Data for analysis Start Marker
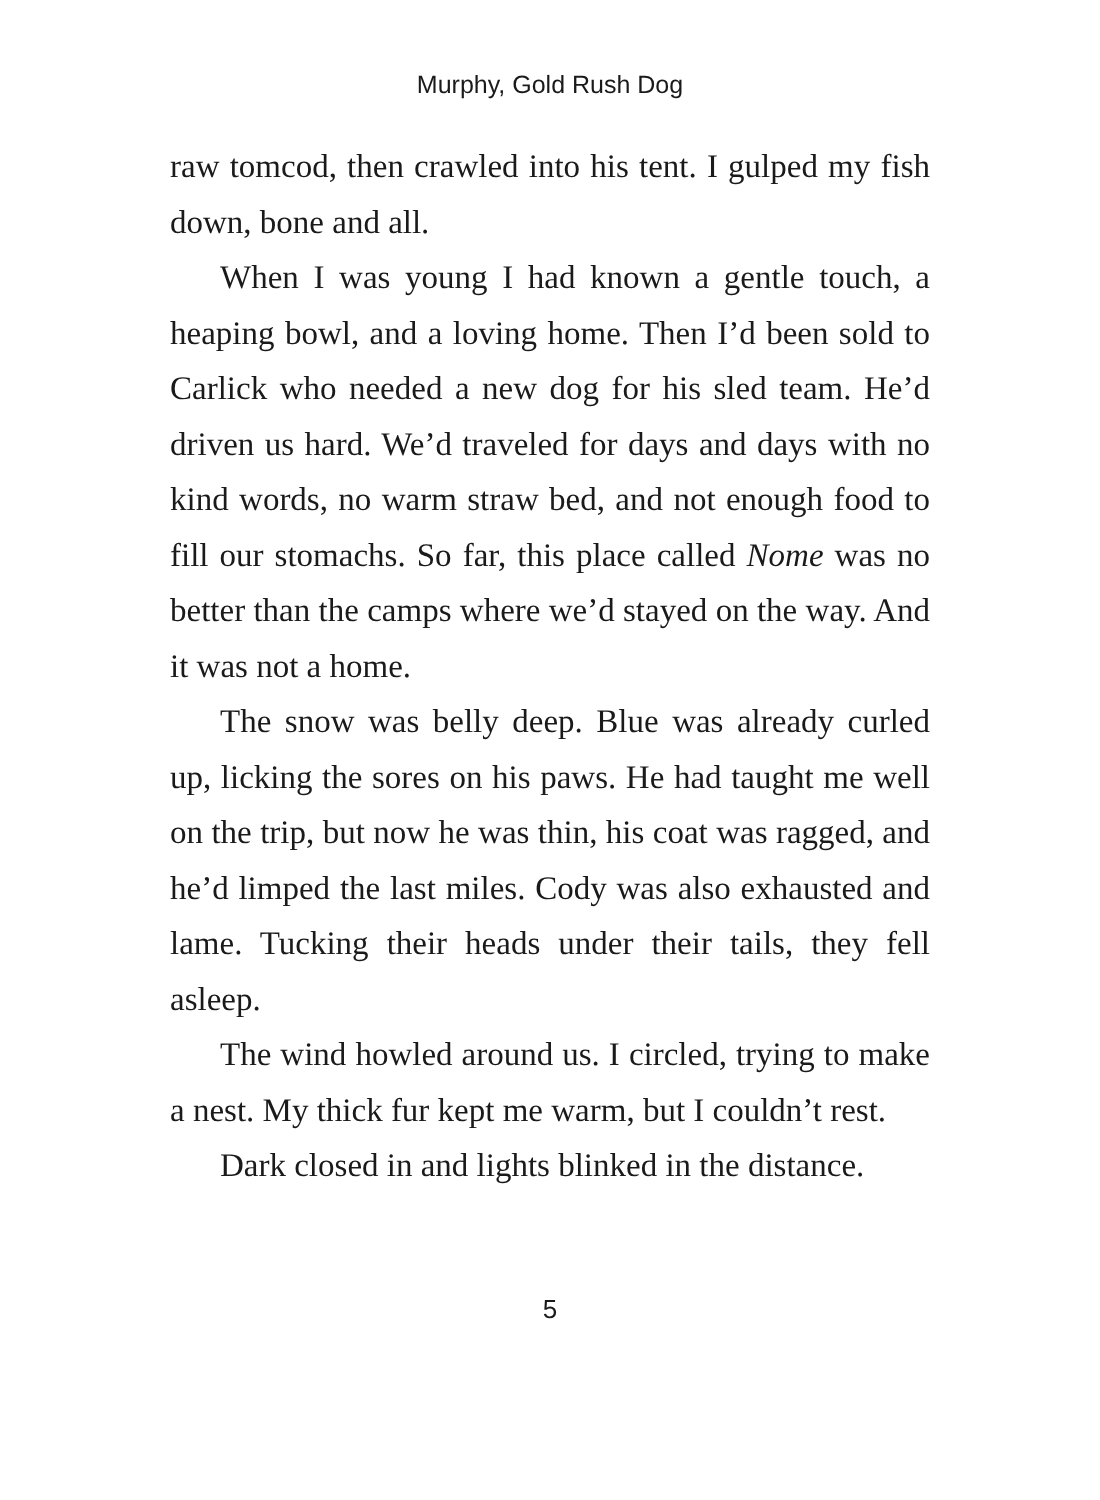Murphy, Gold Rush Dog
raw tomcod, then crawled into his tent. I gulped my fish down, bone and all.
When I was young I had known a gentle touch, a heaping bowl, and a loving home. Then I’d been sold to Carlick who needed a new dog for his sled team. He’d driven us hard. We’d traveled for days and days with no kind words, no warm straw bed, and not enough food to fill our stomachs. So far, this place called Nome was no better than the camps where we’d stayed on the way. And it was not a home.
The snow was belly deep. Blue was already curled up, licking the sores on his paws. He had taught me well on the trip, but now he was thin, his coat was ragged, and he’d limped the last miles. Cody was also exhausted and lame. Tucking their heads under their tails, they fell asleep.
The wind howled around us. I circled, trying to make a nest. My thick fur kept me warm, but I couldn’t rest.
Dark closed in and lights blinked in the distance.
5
Data for analysis End Marker
Data for analysis Start Marker
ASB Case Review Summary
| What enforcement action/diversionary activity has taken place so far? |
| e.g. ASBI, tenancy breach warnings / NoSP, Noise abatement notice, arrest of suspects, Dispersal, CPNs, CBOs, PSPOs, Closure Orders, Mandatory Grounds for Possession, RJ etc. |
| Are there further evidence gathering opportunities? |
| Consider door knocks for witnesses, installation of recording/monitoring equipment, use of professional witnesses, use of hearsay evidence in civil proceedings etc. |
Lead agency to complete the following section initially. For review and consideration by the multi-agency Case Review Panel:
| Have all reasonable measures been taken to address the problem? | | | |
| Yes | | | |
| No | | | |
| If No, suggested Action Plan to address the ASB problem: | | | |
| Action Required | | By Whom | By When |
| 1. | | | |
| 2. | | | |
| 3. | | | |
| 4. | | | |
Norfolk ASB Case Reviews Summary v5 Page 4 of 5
Data for analysis End Marker
Data for analysis Start Marker
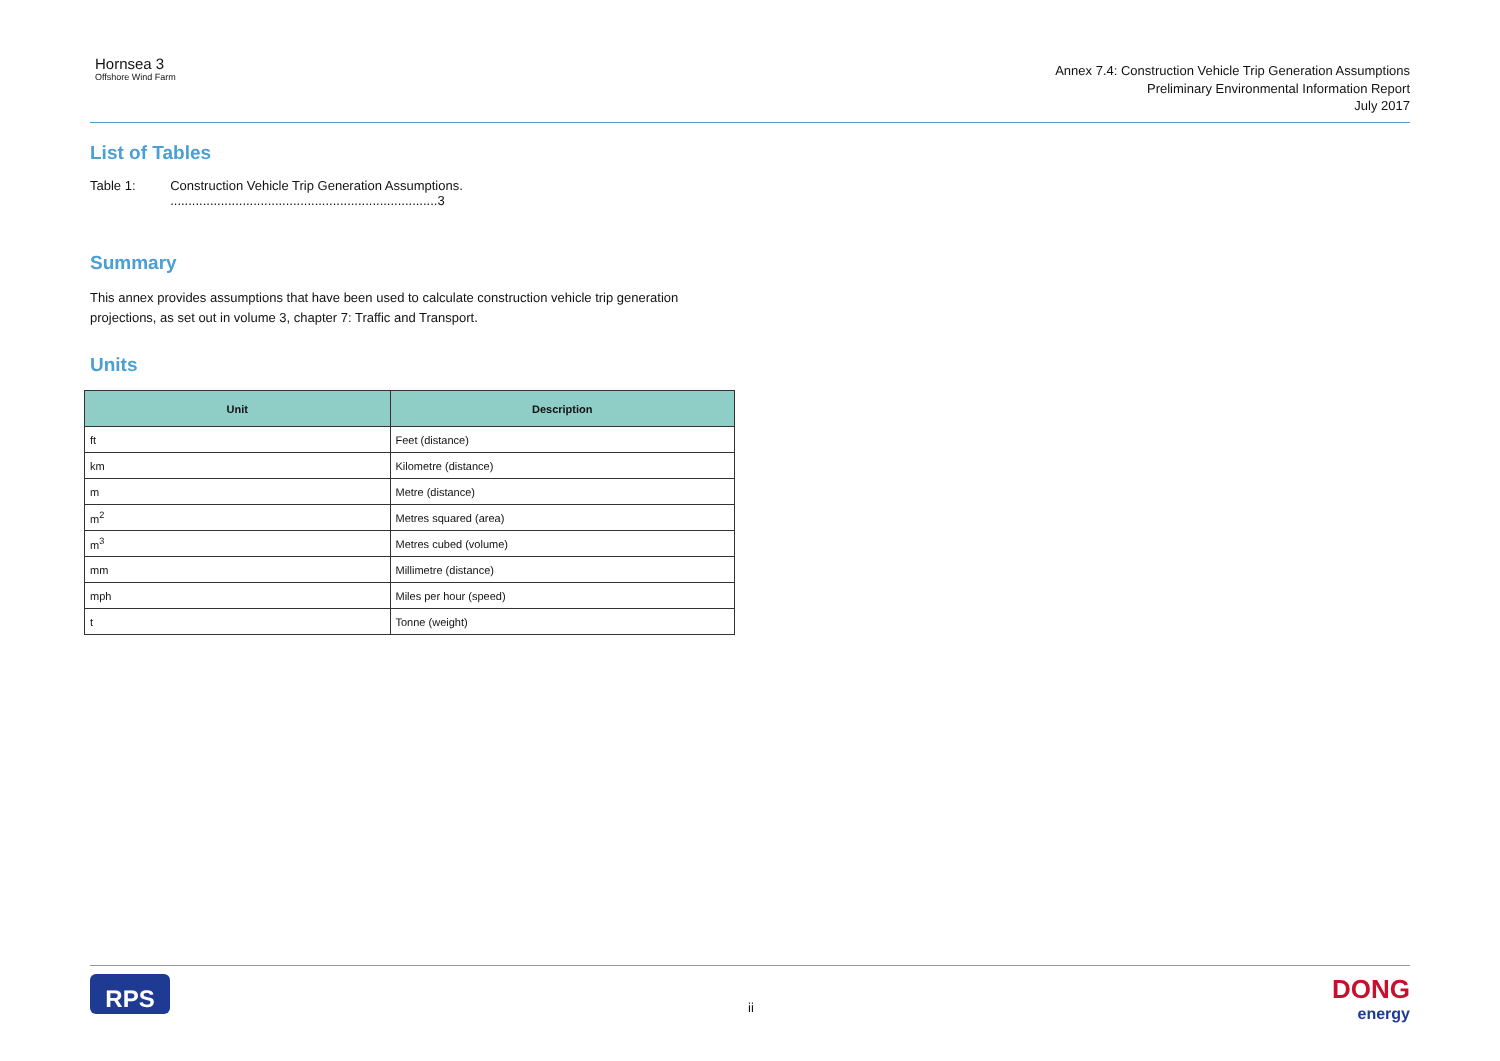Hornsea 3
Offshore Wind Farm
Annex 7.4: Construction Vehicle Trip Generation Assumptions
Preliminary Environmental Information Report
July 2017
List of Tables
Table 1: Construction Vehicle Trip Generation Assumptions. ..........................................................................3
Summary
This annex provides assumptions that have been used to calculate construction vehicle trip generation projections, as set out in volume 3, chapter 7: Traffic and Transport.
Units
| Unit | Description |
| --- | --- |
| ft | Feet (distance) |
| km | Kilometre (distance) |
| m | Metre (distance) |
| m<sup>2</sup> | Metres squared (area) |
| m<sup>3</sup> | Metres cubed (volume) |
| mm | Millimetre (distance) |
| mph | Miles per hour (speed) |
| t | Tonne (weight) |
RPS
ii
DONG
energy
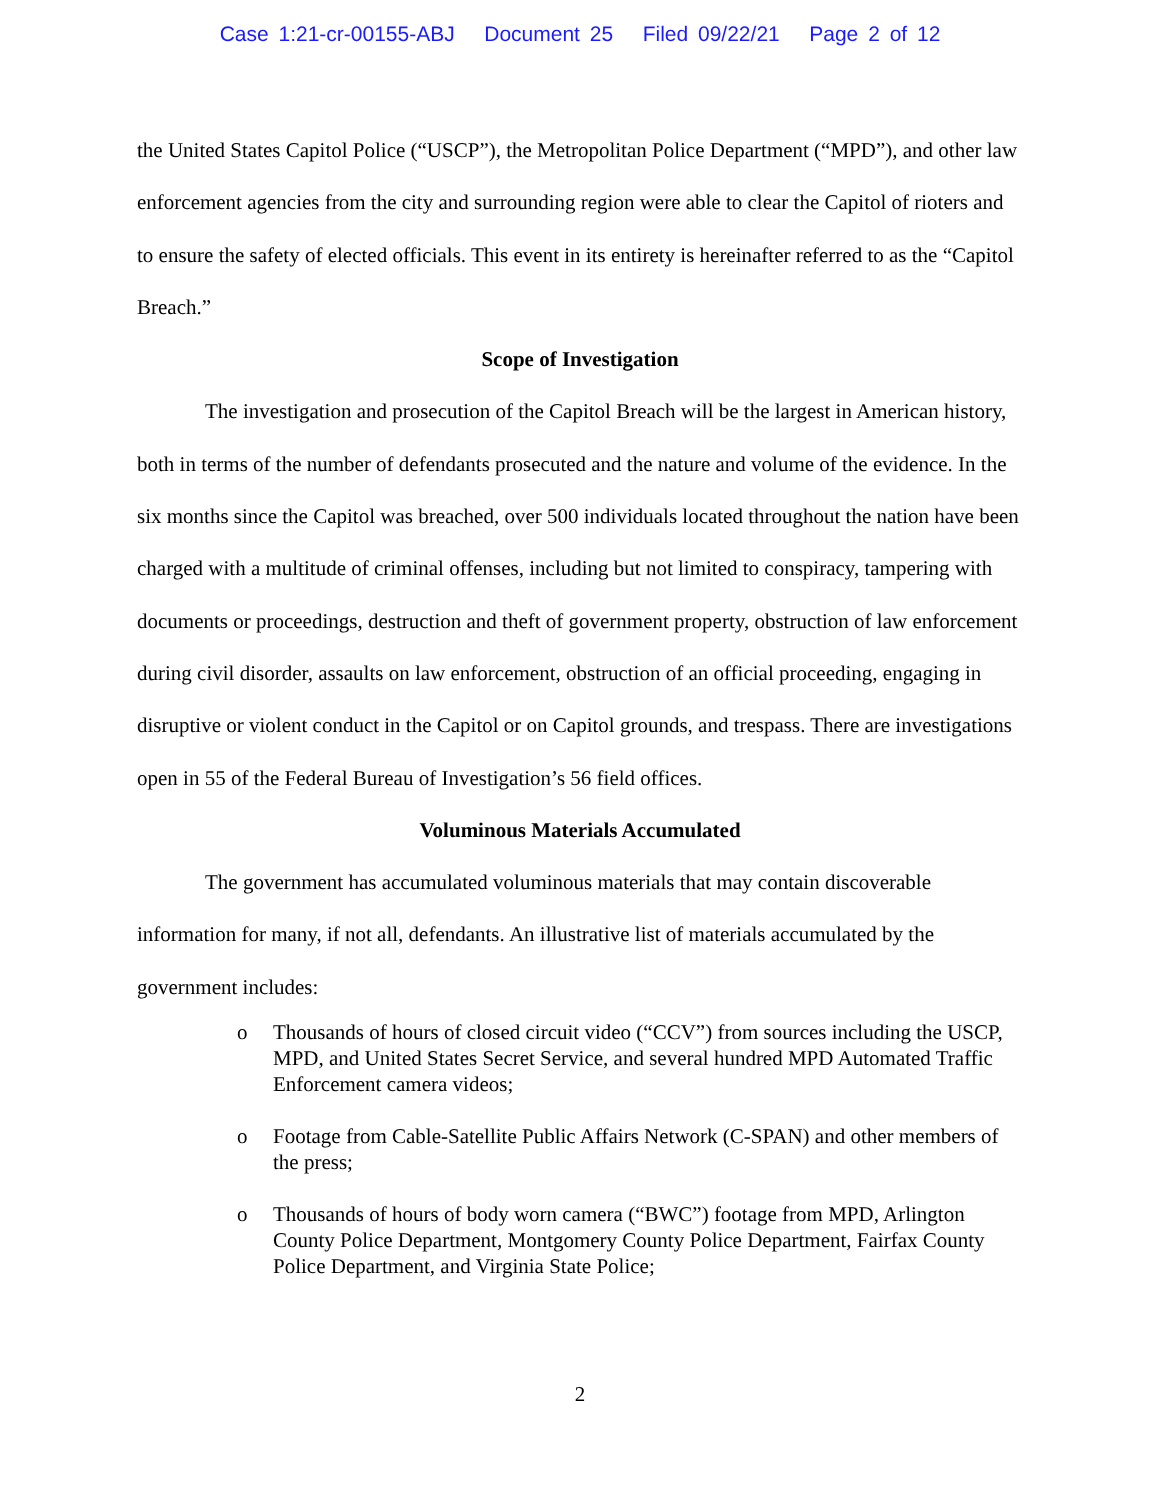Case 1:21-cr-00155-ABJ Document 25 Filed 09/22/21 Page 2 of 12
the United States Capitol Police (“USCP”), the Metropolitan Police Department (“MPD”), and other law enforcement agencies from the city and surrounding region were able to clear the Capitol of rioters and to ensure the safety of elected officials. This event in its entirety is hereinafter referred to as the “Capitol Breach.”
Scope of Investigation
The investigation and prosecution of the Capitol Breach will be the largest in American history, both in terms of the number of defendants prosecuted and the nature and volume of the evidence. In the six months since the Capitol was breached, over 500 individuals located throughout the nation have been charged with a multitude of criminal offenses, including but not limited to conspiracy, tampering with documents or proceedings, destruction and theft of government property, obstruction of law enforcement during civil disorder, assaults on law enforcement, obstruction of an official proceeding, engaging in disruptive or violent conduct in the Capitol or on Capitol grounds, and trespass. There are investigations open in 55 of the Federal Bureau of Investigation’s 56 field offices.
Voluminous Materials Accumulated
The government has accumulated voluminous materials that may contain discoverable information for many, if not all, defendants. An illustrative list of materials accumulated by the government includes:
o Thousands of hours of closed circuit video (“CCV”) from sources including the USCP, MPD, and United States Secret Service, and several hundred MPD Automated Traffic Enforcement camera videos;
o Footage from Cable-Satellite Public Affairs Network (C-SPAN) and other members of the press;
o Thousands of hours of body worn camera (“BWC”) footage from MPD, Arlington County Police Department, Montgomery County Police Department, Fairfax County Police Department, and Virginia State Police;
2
Data for analysis End Marker
(Exercise instructions)
Would you please write out, exactly and with no other lines, the stretch of the listing above from the line containing "Possession, RJ etc. |" through the line containing "Norfolk ASB Case"?

(Output below)
| e.g. ASBI, tenancy breach warnings / NoSP, Noise abatement notice, arrest of suspects, Dispersal, CPNs, CBOs, PSPOs, Closure Orders, Mandatory Grounds for Possession, RJ etc. |
| Are there further evidence gathering opportunities? |
| Consider door knocks for witnesses, installation of recording/monitoring equipment, use of professional witnesses, use of hearsay evidence in civil proceedings etc. |
Lead agency to complete the following section initially. For review and consideration by the multi-agency Case Review Panel:
| Have all reasonable measures been taken to address the problem? | | | |
| Yes | | | |
| No | | | |
| If No, suggested Action Plan to address the ASB problem: | | | |
| Action Required | | By Whom | By When |
| 1. | | | |
| 2. | | | |
| 3. | | | |
| 4. | | | |
Norfolk ASB Case Reviews Summary v5 Page 4 of 5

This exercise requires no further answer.